- _INSTRUCTIONS TO FOLLOW_:
Can you pull every text line from the data below, copying each one word for word and leaving out the pictures?

- _MATERIAL PROVIDED_:
::::::

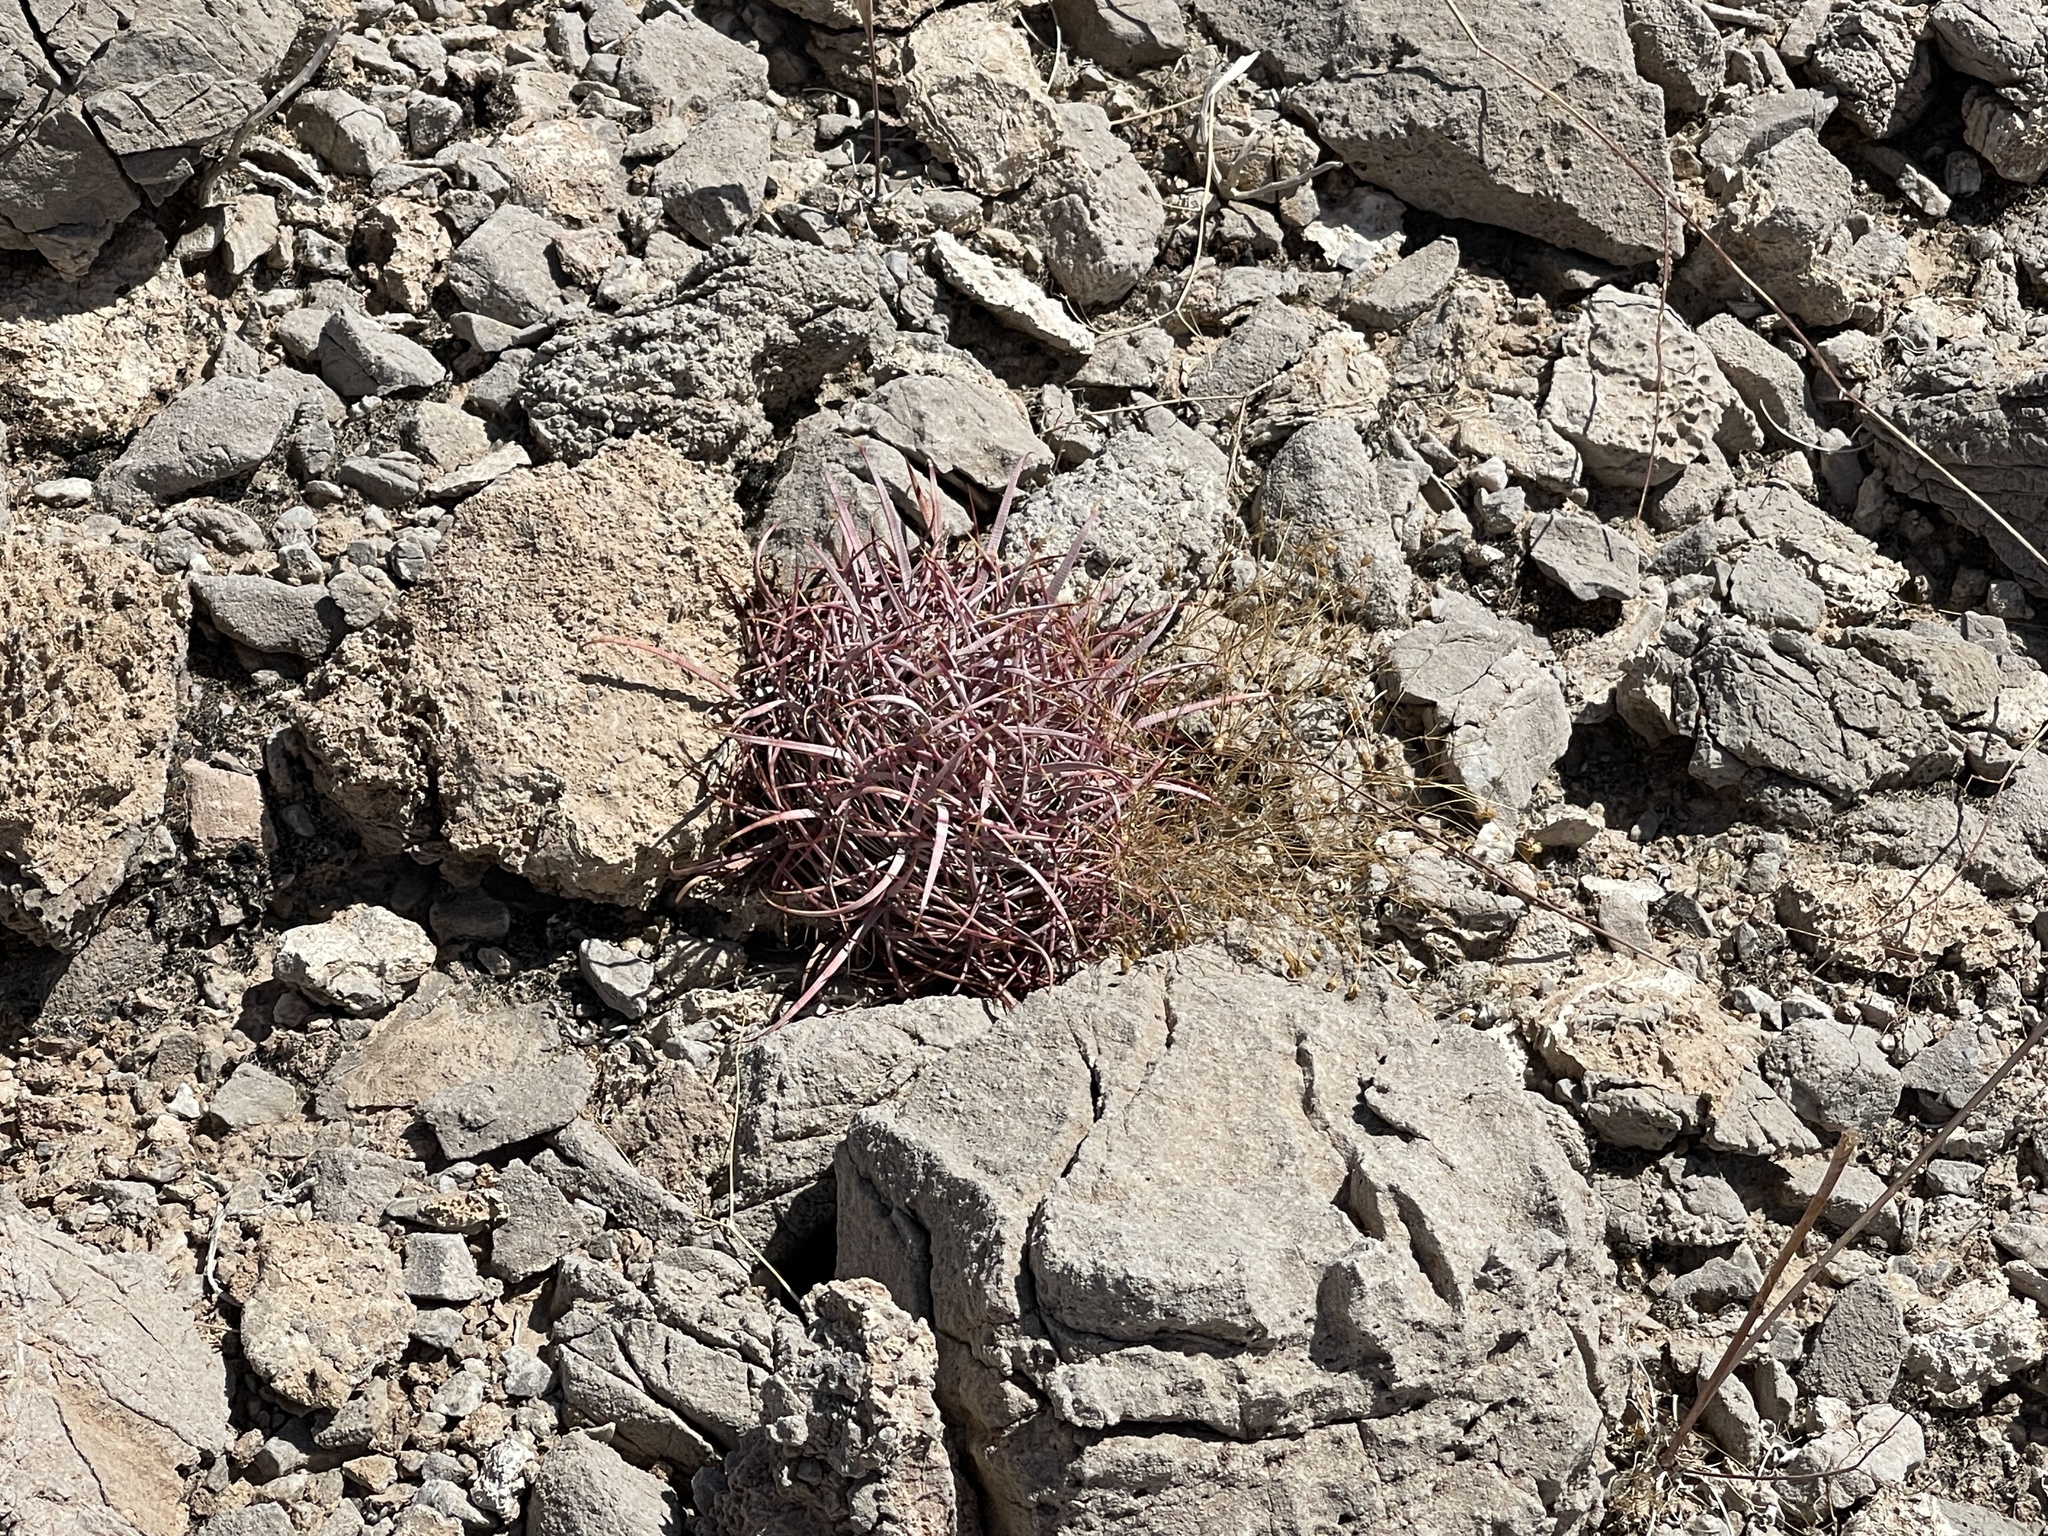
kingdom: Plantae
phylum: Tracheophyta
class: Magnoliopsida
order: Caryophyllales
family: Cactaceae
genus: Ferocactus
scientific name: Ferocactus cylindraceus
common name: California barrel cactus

::::::

- _TASK SOLUTION_:
kingdom: Plantae
phylum: Tracheophyta
class: Magnoliopsida
order: Caryophyllales
family: Cactaceae
genus: Ferocactus
scientific name: Ferocactus cylindraceus
common name: California barrel cactus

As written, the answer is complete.